# Wire Size



## OverTheHill (Mar 27, 2011)

What size (gauge) would you recommend for feeder and distribution when using DCC?

Thanks
OverTheHill


----------



## sstlaure (Oct 12, 2010)

I run 14 for the Buss and 18 or 20 for the drops


----------



## OverTheHill (Mar 27, 2011)

Thanks


----------



## OverTheHill (Mar 27, 2011)

Scott,

Solid or Stranded? 

Thanks
Tom


----------



## gunrunnerjohn (Nov 10, 2010)

Solid or stranded makes no real difference, but I'd use stranded for the actual track connections.


----------



## NIMT (Jan 6, 2011)

Stranded is a better bet!


----------



## sstlaure (Oct 12, 2010)

I use stranded for the #14 Buss and solid for the #20


----------



## gunrunnerjohn (Nov 10, 2010)

I'd do it the opposite way, I'd use solid for the buss and stranded to tie to the tracks.


----------



## sstlaure (Oct 12, 2010)

My thought on the solid #20 for the track connection is that you can bend the end of the wire into a shape that nests right into the outer rail - solid wire is easier to control from a bending standpoint.


----------



## gunrunnerjohn (Nov 10, 2010)

True, I was thinking of flex, if the track flexes at all, the joint will fatigue and break.


----------



## NIMT (Jan 6, 2011)

I'm into total overkill I use #10 stranded for the buss and #18 stranded for the drops and #14 solid for the accessory power and several groups of 25 pair phone wire for the Tortoise switch machines and track side and control board lighting.
Don't do the #10, I have 4 500 foot rolls of it left over from my commercial electrical days so I use that, #14 will work just fine!

**TO BE DONE**:
#1 Output the passage from the wire gauge thread starting at "Solid or Stranded?" and ending at "actual track connections.".
#2 Gather every line of the records that contains the string "kern", treating uppercase and lowercase letters as different.
The records bear no relation to the wire gauge thread.

[Stored records]

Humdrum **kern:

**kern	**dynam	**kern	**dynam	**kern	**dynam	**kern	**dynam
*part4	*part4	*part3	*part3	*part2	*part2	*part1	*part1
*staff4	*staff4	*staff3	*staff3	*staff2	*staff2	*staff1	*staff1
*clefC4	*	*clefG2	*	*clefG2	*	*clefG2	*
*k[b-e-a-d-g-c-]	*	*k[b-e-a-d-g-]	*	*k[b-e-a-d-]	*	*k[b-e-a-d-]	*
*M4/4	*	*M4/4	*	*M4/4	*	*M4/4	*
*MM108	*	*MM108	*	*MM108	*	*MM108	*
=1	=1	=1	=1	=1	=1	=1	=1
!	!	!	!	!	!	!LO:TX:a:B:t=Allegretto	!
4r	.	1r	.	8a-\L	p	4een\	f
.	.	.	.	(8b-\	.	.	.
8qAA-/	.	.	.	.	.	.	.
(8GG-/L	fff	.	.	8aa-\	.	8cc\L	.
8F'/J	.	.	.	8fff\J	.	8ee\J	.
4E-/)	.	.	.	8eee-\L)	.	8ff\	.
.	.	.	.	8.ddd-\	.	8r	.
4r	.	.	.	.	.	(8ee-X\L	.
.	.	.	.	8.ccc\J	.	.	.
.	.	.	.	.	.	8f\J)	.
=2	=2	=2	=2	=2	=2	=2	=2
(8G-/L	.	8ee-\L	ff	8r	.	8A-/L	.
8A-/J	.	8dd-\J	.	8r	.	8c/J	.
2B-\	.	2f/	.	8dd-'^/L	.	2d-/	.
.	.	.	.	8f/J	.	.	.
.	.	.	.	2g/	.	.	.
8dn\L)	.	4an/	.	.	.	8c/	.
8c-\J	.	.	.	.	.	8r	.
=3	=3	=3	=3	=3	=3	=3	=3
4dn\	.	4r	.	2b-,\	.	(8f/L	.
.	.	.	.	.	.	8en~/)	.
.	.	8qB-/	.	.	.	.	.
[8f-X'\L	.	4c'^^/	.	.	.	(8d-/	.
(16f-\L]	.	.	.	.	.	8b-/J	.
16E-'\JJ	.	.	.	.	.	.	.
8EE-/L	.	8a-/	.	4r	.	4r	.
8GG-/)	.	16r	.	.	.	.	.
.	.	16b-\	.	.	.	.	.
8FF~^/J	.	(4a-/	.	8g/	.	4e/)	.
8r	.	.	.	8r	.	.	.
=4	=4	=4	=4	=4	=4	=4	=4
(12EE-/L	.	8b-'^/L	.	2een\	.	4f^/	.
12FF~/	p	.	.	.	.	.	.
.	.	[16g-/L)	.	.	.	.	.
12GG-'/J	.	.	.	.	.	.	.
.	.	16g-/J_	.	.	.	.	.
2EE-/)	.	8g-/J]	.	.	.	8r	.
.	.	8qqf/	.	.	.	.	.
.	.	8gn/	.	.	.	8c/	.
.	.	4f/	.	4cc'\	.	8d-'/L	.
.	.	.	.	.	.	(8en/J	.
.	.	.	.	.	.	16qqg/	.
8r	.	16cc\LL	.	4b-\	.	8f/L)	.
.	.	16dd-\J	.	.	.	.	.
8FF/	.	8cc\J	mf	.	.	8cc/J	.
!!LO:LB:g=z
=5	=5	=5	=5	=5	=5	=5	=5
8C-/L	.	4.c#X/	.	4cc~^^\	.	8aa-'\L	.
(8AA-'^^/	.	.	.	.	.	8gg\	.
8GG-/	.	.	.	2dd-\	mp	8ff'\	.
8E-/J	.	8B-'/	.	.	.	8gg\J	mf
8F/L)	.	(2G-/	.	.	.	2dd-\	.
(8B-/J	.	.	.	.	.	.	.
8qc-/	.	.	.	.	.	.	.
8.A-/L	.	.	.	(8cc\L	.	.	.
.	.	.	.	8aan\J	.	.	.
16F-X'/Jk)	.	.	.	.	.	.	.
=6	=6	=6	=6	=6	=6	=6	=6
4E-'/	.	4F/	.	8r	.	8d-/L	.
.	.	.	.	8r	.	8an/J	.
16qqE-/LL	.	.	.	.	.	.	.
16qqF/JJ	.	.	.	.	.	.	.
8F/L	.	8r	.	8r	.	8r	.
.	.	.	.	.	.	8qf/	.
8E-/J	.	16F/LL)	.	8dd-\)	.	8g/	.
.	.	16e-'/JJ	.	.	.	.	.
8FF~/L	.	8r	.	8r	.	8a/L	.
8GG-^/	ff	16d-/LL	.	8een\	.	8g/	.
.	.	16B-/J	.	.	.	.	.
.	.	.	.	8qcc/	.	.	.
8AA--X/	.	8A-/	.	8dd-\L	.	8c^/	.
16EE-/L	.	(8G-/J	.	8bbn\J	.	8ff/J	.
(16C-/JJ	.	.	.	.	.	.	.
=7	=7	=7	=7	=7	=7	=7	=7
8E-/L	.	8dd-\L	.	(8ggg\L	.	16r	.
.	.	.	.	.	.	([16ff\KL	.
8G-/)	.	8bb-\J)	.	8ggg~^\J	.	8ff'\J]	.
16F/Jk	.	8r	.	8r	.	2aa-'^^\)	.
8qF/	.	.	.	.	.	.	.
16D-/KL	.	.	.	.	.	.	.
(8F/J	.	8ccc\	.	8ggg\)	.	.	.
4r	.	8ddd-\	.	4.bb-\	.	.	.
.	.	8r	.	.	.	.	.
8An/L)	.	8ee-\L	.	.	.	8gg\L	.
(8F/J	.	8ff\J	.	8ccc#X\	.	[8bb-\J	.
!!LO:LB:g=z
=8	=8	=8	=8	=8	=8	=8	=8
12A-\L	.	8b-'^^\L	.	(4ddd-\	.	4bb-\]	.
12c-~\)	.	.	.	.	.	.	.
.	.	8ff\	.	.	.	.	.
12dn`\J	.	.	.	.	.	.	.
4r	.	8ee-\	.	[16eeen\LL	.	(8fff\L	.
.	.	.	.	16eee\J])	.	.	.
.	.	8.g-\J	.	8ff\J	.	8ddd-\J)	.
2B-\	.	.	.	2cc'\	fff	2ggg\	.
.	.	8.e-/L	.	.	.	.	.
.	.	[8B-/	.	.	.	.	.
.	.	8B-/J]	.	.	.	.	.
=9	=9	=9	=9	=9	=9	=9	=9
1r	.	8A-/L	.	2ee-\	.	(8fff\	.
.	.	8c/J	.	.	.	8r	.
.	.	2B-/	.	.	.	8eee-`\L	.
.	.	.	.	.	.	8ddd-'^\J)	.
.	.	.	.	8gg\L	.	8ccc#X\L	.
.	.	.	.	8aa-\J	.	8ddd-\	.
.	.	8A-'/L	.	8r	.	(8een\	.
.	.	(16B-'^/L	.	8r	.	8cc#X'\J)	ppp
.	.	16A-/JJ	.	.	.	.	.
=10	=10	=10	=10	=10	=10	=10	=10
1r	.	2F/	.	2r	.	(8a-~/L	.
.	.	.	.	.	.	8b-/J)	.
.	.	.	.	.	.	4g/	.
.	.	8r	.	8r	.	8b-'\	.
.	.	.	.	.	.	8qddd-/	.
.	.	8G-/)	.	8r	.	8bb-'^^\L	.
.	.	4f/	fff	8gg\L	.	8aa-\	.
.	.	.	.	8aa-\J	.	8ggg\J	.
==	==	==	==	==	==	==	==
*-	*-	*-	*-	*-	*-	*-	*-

**ANSWERS PROVIDED**:
#1
Solid or Stranded? 

Thanks
Tom


----------



## gunrunnerjohn (Nov 10, 2010)

Solid or stranded makes no real difference, but I'd use stranded for the actual track connections.

#2
Humdrum **kern:
**kern	**dynam	**kern	**dynam	**kern	**dynam	**kern	**dynam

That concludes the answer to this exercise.